What really threw me is that the rewriter already had an example of doing this redirecting that worked fine, even though it didn’t point to a module. The rewrite rule was that if you asked for “/test”, you were redirected to “/test/”. Having learned that I couldn’t return the URL I was directing to (since it didn’t point to a module), I needed to return something else. I didn’t want to hard-code the “/test/” string that gets returned when doing a redirect, because in Roxy, the test directory doesn’t always exist. So I tried returning “/app/” instead, which should always exist. That didn’t work. After a little thought, I realized that the test directory has a default.xqy module in it, while the app directory does not. If you send a request to MarkLogic that is just a directory, it will look for default.xqy in that directory — when the rewriter returned “/test/”, MarkLogic found “/test/default.xqy” and was happy. When the rewriter returned “/app/” and there was no “/app/default.xqy”, MarkLogic was not happy. For my situation, “/roxy/no-op.xqy” became the URL returned when doing a direct.
Of course, rewriting in a single step is nicer in a lot of ways, but allowing the redirect simplifies the rewriting rules that Roxy allows developers to write.
Tags: gotcha, marklogic, rewriter, roxy
October 21st, 2016 at 12:57 am
Hi David,
After upgrading to MarkLogic 7 to MarkLogic 8, website links are not working. I understood, rewriter.xml has some issue. Can you guide to resolve this issue?
Thanks,
Kumar
October 21st, 2016 at 7:18 am
MarkLogic 7 used /MarkLogic/rest-api/rewriter.xqy; MarkLogic 8+ uses /MarkLogic/rest-api/rewriter.xml. Since Roxy’s rewriter handles REST API endpoints as well as its own, it had to change. If you update to the latest Roxy, that should fix your problem (“./ml upgrade” from within your project directory). If not, Stack Overflow provides a good place to ask where you can provide more details about your error and get more eyes on the problem.

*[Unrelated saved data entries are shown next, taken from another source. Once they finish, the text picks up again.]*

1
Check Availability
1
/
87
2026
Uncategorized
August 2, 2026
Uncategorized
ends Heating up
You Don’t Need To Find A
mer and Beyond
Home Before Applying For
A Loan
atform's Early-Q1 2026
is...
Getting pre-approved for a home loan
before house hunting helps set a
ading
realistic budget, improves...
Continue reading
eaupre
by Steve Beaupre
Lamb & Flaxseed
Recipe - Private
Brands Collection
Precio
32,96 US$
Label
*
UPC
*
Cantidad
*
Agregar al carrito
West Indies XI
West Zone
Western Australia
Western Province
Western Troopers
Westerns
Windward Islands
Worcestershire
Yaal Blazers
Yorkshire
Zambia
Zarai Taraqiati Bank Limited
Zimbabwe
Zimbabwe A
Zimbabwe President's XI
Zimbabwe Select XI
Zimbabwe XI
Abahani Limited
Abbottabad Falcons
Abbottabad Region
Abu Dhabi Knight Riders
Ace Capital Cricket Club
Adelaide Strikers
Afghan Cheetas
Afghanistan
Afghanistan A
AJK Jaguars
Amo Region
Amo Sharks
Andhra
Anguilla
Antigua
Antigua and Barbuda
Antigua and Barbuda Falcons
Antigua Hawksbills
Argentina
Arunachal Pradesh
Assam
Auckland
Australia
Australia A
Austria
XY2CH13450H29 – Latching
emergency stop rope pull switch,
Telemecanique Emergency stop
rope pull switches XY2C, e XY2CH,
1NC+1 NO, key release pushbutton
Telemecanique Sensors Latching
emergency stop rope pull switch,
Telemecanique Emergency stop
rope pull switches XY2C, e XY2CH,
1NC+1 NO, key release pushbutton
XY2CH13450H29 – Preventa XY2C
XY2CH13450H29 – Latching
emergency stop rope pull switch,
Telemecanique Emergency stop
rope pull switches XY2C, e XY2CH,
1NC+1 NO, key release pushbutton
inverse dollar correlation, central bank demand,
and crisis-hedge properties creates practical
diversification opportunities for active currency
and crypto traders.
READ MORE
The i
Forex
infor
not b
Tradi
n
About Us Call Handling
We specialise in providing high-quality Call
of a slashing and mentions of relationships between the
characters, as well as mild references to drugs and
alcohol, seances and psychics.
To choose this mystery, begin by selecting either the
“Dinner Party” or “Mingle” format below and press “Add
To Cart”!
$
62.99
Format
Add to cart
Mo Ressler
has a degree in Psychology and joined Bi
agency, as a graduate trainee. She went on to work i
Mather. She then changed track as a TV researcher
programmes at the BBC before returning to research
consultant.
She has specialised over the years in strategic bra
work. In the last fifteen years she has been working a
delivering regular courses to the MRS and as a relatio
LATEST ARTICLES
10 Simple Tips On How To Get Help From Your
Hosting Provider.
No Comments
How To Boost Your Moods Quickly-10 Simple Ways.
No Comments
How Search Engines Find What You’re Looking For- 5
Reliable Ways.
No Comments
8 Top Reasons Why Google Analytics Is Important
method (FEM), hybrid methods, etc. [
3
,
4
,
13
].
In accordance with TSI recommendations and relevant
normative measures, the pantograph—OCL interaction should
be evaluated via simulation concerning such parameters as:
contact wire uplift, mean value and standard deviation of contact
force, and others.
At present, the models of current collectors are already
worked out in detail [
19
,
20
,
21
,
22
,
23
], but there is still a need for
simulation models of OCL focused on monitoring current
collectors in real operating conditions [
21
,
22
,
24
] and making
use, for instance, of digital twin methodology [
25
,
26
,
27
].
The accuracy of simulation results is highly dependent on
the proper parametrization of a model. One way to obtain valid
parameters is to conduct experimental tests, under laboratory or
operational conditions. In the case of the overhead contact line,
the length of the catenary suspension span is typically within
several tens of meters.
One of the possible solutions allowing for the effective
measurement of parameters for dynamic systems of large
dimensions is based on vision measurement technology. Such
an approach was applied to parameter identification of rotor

October 24th, 2016 at 9:04 am
Hi David,
If we update to the latest Roxy, will it have any impact on the existing MarkLogic 8 content/application?
October 24th, 2016 at 11:12 am
kumar, MarkLogic 8.0-6 has a change to Query Console that breaks Roxy’s bootstrapping process. The problem has already been fixed on the dev branch, and we’ll be doing a new release very soon (likely this week) to bring that fix onto the master branch.